A style “often imitated” but “never equaled”
“There are certain artists so visionary, so daring in their originality, whose work exerts such a primal and enduring charm that it literally becomes difficult to imagine the world without them”sigh Variety.
“Just saying that name, David Lynch (so ironic in its simplicity), is like conjuring up not just a list of immortal films, but a higher cosmos of the imagination: a dark and fascinating surreal theme park where dreams could become real and reality felt like a dream”adds Owen Gleiberman, one of the film critics of the Hollywood title.
“Few filmmakers can boast of having seen their name become an adjective”more Lynch “was part of this distinguished group”adds Duty. “In fact, the director of ‘Blue Velvet’of ‘Twin Peak’ and of ‘Mulholland Drive’ had an openly mysterious style often imitated, but never equaled… nor elucidated. In the cinema ‘Lynchian’, reality indeed flirts with surrealism and dreaminess, in a very singular way. analyzes the Quebec title.

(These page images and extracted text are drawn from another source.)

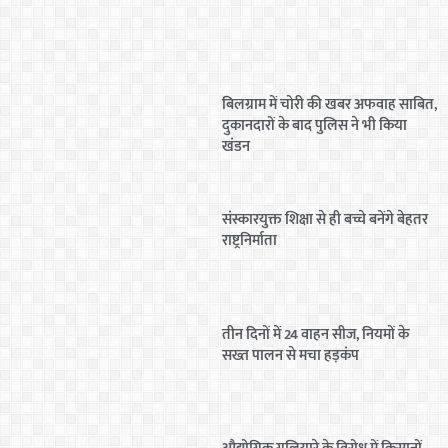
बिलग्राम में चोरी की खबर अफवाह साबित,
दुकानदारों के बाद पुलिस ने भी किया
खंडन
संस्कारयुक्त शिक्षा से ही बच्चे बनेंगे बेहतर
राष्ट्रनिर्माता
तीन दिनों में 24 वाहन सीज, नियमों के
सख्त पालन से मचा हड़कंप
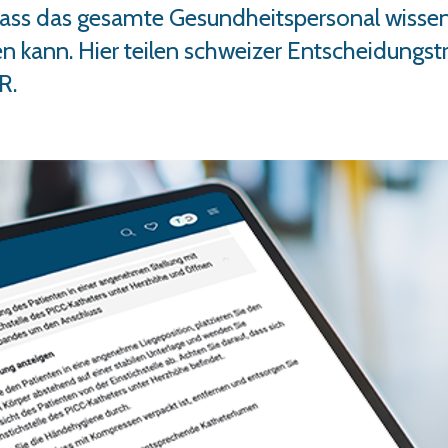
dass das gesamte Gesundheitspersonal
wissen
 kann. Hier teilen schweizer Entscheidungstr
R.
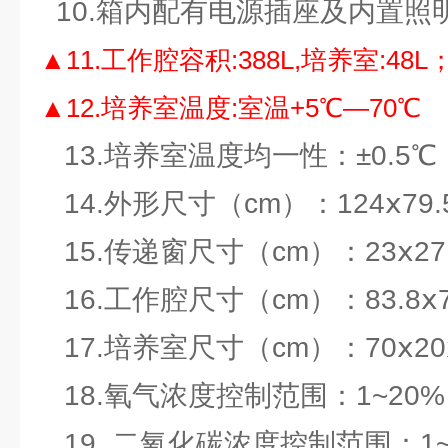
10.箱内配有电源插座及内置照
▲11.工作腔容积:388L,培养室:48
▲12.培养室温度:室温+5℃—70℃
13.培养室温度均一性：±0.5℃
14.外形尺寸（cm）：124ⅹ79.5
15.传递窗尺寸（cm）：23ⅹ27.
16.工作腔尺寸（cm）：83.8ⅹ72
17.培养室尺寸（cm）：70ⅹ20
18.氧气浓度控制范围：1~20%
19. 二氧化碳浓度控制范围：1~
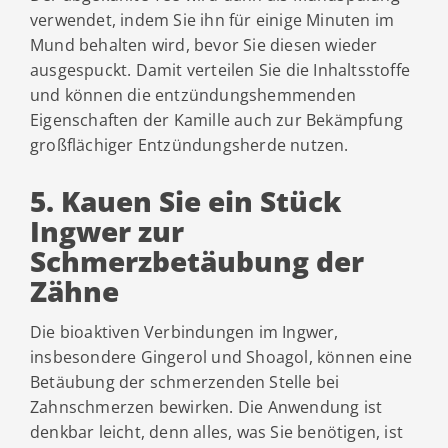
verwendet, indem Sie ihn für einige Minuten im
Mund behalten wird, bevor Sie diesen wieder
ausgespuckt. Damit verteilen Sie die Inhaltsstoffe
und können die entzündungshemmenden
Eigenschaften der Kamille auch zur Bekämpfung
großflächiger Entzündungsherde nutzen.
5. Kauen Sie ein Stück
Ingwer zur
Schmerzbetäubung der
Zähne
Die bioaktiven Verbindungen im Ingwer,
insbesondere Gingerol und Shoagol, können eine
Betäubung der schmerzenden Stelle bei
Zahnschmerzen bewirken. Die Anwendung ist
denkbar leicht, denn alles, was Sie benötigen, ist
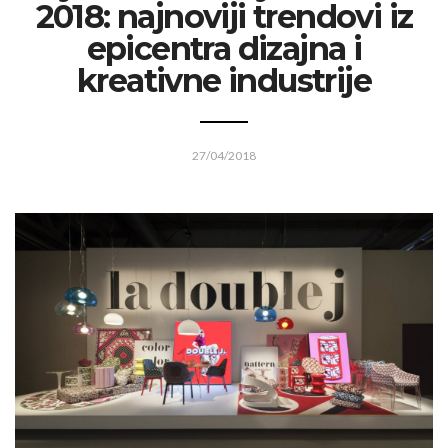
2018: najnoviji trendovi iz
epicentra dizajna i
kreativne industrije
27/04/2018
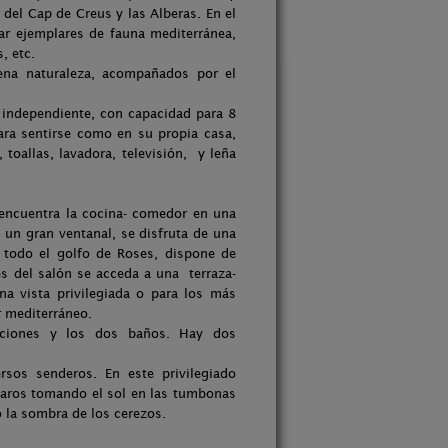
 del Cap de Creus y las Alberas. En el
ar ejemplares de fauna mediterránea,
, etc.
ena naturaleza, acompañados por el
l independiente, con capacidad para 8
para sentirse como en su propia casa,
oallas, lavadora, televisión, y leña
e encuentra la cocina- comedor en una
 un gran ventanal, se disfruta de una
y todo el golfo de Roses, dispone de
s del salón se acceda a una terraza-
a vista privilegiada o para los más
r mediterráneo.
taciones y los dos baños. Hay dos
sos senderos. En este privilegiado
ajaros tomando el sol en las tumbonas
 la sombra de los cerezos.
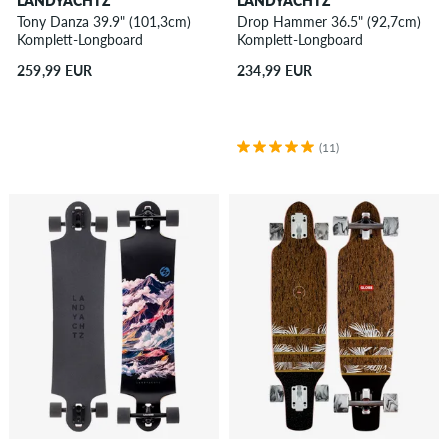
LANDYACHTZ
LANDYACHTZ
Tony Danza 39.9" (101,3cm)
Drop Hammer 36.5" (92,7cm)
Komplett-Longboard
Komplett-Longboard
259,99 EUR
234,99 EUR
(11)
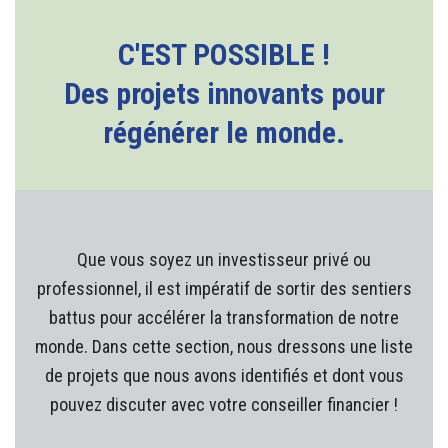
C'EST POSSIBLE !
Des projets innovants pour
régénérer le monde.
Que vous soyez un investisseur privé ou
professionnel, il est impératif de sortir des sentiers
battus pour accélérer la transformation de notre
monde. Dans cette section, nous dressons une liste
de projets que nous avons identifiés et dont vous
pouvez discuter avec votre conseiller financier !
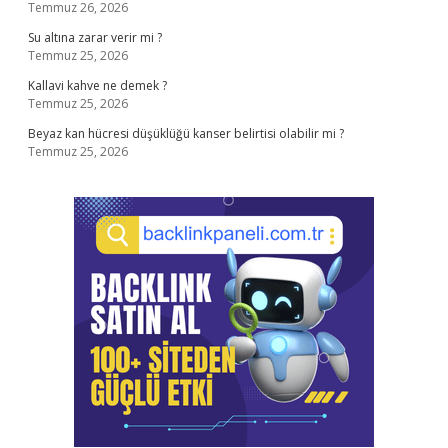
Temmuz 26, 2026
Su altına zarar verir mi ?
Temmuz 25, 2026
Kallavi kahve ne demek ?
Temmuz 25, 2026
Beyaz kan hücresi düşüklüğü kanser belirtisi olabilir mi ?
Temmuz 25, 2026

“Cryptic, hermetic and dark”David Lynch was “undoubtedly a visionary”summarizes for his part The Press. A genius “unique”inventor of stories “in which he knew how to combine, and not mix – which is not the same – elements of film noir, crime, a little horror and a lot of surrealism”added Clarion. “It’s not for nothing that the director of ‘Lost Highway’ has been compared to maestro Luis Buñuel”notes the Argentinian title.
-“Mr Lynch’s style has often been described as surreal”actually notices the New York Times. But its surrealism “was more intuitive than programmatic”judges the daily. “If the classic surrealists celebrated the irrational and sought to liberate the fantastic from the everyday, Mr. Lynch used the ordinary as a shield to ward off the irrational”.
“Strange” and “disturbing”
The American filmmaker “saw the nightmare behind the American dream”écrit Vanity Fair in his obituary. From“Elephant Man” has “Erasurehead”from his television series “Twin Peaks” has “Dune” or the ultimate “Inland Empire”his work could be “strange, disturbing, non-linear, even perverse”but there was “a method to this madness and a deep meaning to be discovered in the confusion he so skillfully sowed”, says the magazine.
The Hollywood Reporter is surprised that such an audacious work could have developed – at least in part – in Hollywood, “a place where creativity, especially that which is dark and deranged, tends to take a back seat to commercial viability and the almighty bottom line”.
David Lynch, adds Hollywood magazine, “did not only make a series of groundbreaking films that can only be defined as Lynchian. He did so at a time when the American film industry was beginning to grow, then explode, into a franchise-driven behemoth where his offbeat work was the last thing studios wanted..
The Country finally recalls that “if his cinema has created an aesthetic in itself thanks to its atmospheres full of mystery and surrealism, Lynch never wanted to define himself solely as a filmmaker”. Artiste “unclassifiable”il “painted, composed music, made experimental videos and boasted of not having lived a single day since 1973 without practicing transcendental meditation”.